- Breed: Arabian
- Sire: *Nimr
- Grandsire: Kismet
- Dam: *Naomi
- Sex: Stallion
- Foaled: 1895
- Country: United States
- Color: Chestnut
- Breeder: Randolph Huntington

= Khaled 5 =

Arabian horse

Khaled AHR# 5, often referred to as Khaled 5, was an Arabian horse that was one of the foundation horses of the Arabian Horse Registry of America. He was a chestnut stallion foaled on May 24, 1895, by the stallion *Nimr and out of the mare *Naomi. He was bred by Randolph Huntington of Oyster Bay, New York, who was noted for his efforts to promote and protect the Arabian breed. Khaled 5 was the sire of nineteen registered purebred Arabian foals.
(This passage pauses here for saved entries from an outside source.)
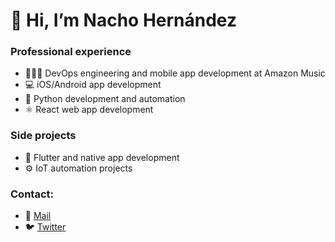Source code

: # 👋 Hi, I’m Nacho Hernández
### Professional experience
- 🧑🏻‍💻 DevOps engineering and mobile app development at Amazon Music
- 💻 iOS/Android app development
- 🐍 Python development and automation
- ⚛️ React web app development
### Side projects
- 👾 Flutter and native app development
- ⚙️ IoT automation projects 
### Contact:
  - 📨 [Mail](mailto:ignacio.hernandez.monroy@gmail.com)
  - 🐦 [Twitter](https://twitter.com/wowsuchnachoge)

<!---
wowsuchnachoge/wowsuchnachoge is a ✨ special ✨ repository because its `README.md` (this file) appears on your GitHub profile.
You can click the Preview link to take a look at your changes.
--->
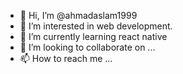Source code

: - 👋 Hi, I’m @ahmadaslam1999
- 👀 I’m interested in web development.
- 🌱 I’m currently learning react native
- 💞️ I’m looking to collaborate on ...
- 📫 How to reach me ...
His dam, *Naomi, was born in England of desert-bred Arabian horses, and imported to the United States by Huntington in 1888. She was noted as an outstanding field hunter. His sire, Nimr, was also a grandson of *Naomi, and hence Khaled was somewhat linebred. Nimr was also born in England and was imported by Huntington to the United States in 1893. Huntington also imported Khaled's paternal grandsire, the desertbred *Kismet, from England to the US in 1891.